I tu masz rację. Ja przez rok szukałam konia i zjeździłam pół Polski. Gdybym miała pełną informację o każdym z tych koni, to pewnie do połowy bym się nie wybrała - ja bym nie traciła czasu i pieniędzy, sprzedającemu nie zawracałabym głowy, wszystkim byłoby lepiej. I nie chodzi tu tylko o to, że niektórzy sprzedający są nieuczciwi, innym się nie chce )albo nie umieją) dostarczyć kupującemu wszelkich informacji. ie wiem, czy liczą, że jak już człowiek przyjedzie, to kupi, żeby mu się fatyga opłaciła, czy, że go przekonają do zakupu? A już najgorzej, jak pytałam o charakter, od razu można było poznać, który hodowca wie cokolwiek o swoim koniu - większość nie potrafiła za bardzo odpowiedzieć na to pytanie  😵

W każdym razie pod koniec byłam już mocno zniechęcona i sobie postanowiłam, że ma być blisko domu, bo jak znowu okaże się, że to niewypał, to chociaż niewiele stracę. Koniec końców znalazłam konia pod Poznaniem, czyli 450 km od domu, ale to była miłość od pierwszego wejrzenia 🙂
mogłybyście mi powiedzieć na jakich portalach ogłoszeniowych najczęsciej szukacie?giełda koni czy może allegro?czy koń,który kosztuje 4tys od razu jest podejrzany?że jest coś z nim nie tak bo jakiś tani?co myślicie o tym koniu?

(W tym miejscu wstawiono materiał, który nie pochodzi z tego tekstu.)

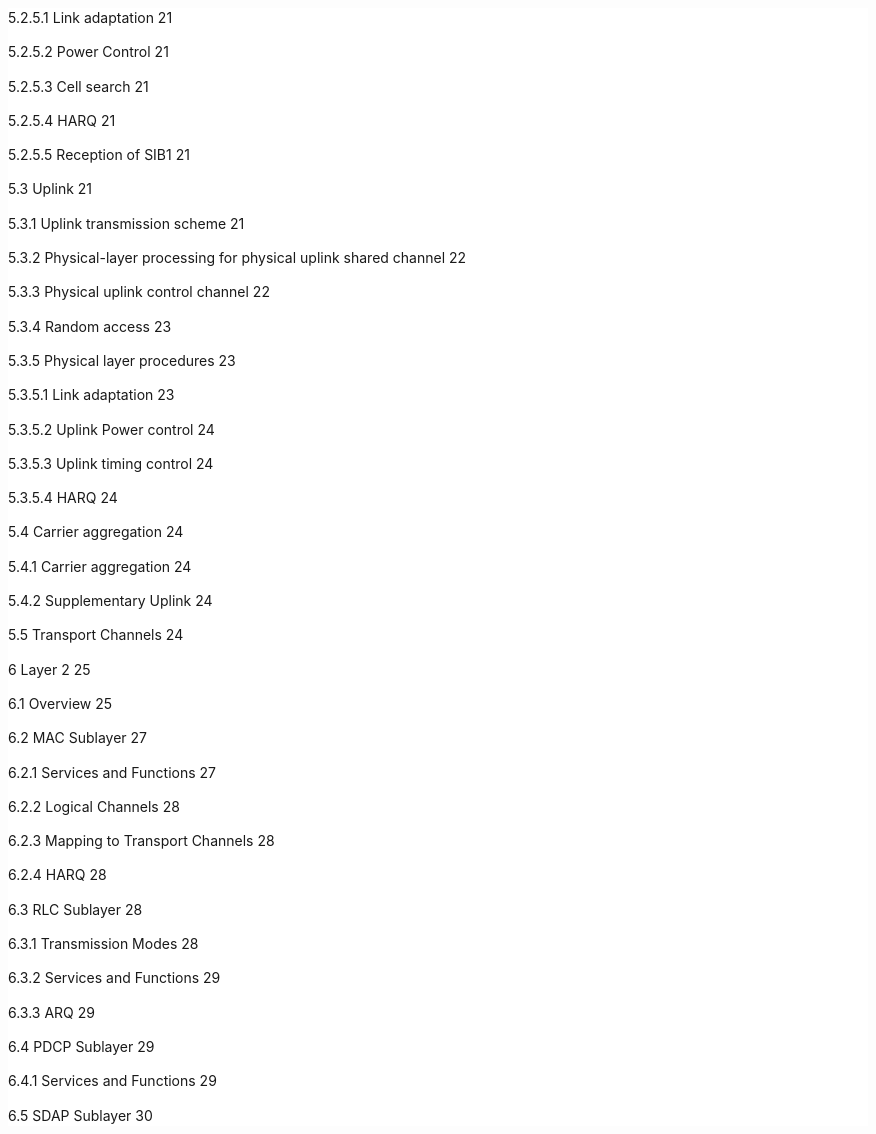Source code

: 5.2.5.1 Link adaptation 21

5.2.5.2 Power Control 21

5.2.5.3 Cell search 21

5.2.5.4 HARQ 21

5.2.5.5 Reception of SIB1 21

5.3 Uplink 21

5.3.1 Uplink transmission scheme 21

5.3.2 Physical-layer processing for physical uplink shared channel 22

5.3.3 Physical uplink control channel 22

5.3.4 Random access 23

5.3.5 Physical layer procedures 23

5.3.5.1 Link adaptation 23

5.3.5.2 Uplink Power control 24

5.3.5.3 Uplink timing control 24

5.3.5.4 HARQ 24

5.4 Carrier aggregation 24

5.4.1 Carrier aggregation 24

5.4.2 Supplementary Uplink 24

5.5 Transport Channels 24

6 Layer 2 25

6.1 Overview 25

6.2 MAC Sublayer 27

6.2.1 Services and Functions 27

6.2.2 Logical Channels 28

6.2.3 Mapping to Transport Channels 28

6.2.4 HARQ 28

6.3 RLC Sublayer 28

6.3.1 Transmission Modes 28

6.3.2 Services and Functions 29

6.3.3 ARQ 29

6.4 PDCP Sublayer 29

6.4.1 Services and Functions 29

6.5 SDAP Sublayer 30

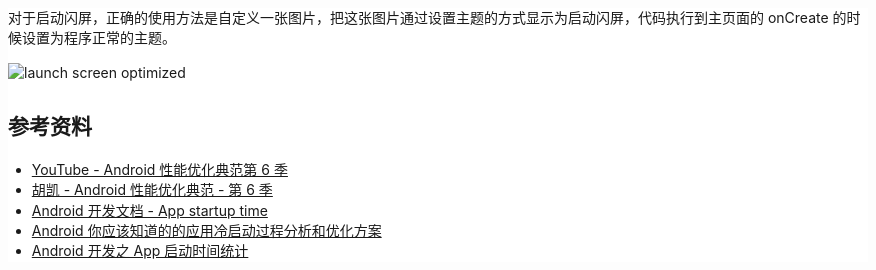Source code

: 对于启动闪屏，正确的使用方法是自定义一张图片，把这张图片通过设置主题的方式显示为启动闪屏，代码执行到主页面的 onCreate 的时候设置为程序正常的主题。

![launch screen optimized](https://raw.githubusercontent.com/jeanboydev/Android-ReadTheFuckingSourceCode/master/resources/images/android/performance/06_launch/07.png)

## 参考资料

- [YouTube - Android 性能优化典范第 6 季](https://www.youtube.com/watch?v=AkafJ6NdrhY&list=PLWz5rJ2EKKc-9gqRx5anfX0Ozp-qEI2CF)
- [胡凯 - Android 性能优化典范 - 第 6 季](http://hukai.me/android-performance-patterns-season-6/)
- [Android 开发文档 - App startup time](https://developer.android.com/topic/performance/vitals/launch-time)
- [Android 你应该知道的的应用冷启动过程分析和优化方案](http://yifeng.studio/2016/11/15/android-optimize-for-cold-start/)
- [Android 开发之 App 启动时间统计](https://www.jianshu.com/p/c967653a9468)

http://allegro.pl/item1087793378_klacz_4l_sp_zaprzeg_siodlo_skoki_krakow.html

z góry bardzo dziekuje za jakąkolwiek pomoc 😉
4 tysiące za 4 letnią klacz wstępnie zajeżdżoną, bez super-papierów wyskakujących z szuflady i jeszcze z adnotacją "sprzedam z powodu braku miejsca w stajni" to na mojego oko "normalna" cena za tego typu konia w dzisiejszych czasach.
W kwestii ceny... dla mnie byłby "lekko" podejrzane ogłoszenie o sprzedaży dorosłego, ale nie starego super-konia z super-papierkiem, wspaniale ujeżdżonego spokojnego itd itp, same ochy i achy za 2 tysiące. Dobrych koni się nie sprzedaje [a przynajmniej nie po niskich cenach😉]. Podejrzewałabym jakieś problemy zdrowotne albo ukryte wady, ale przez neta to sobie człowiek może wyobrażać gruszki na wierzbie. Trzeba pojechać, sprawdzić, pogadać, wsiąść, zabrać ze sobą kogoś naprawdę zaufanego, kto się zna i zweryfikować zwierza.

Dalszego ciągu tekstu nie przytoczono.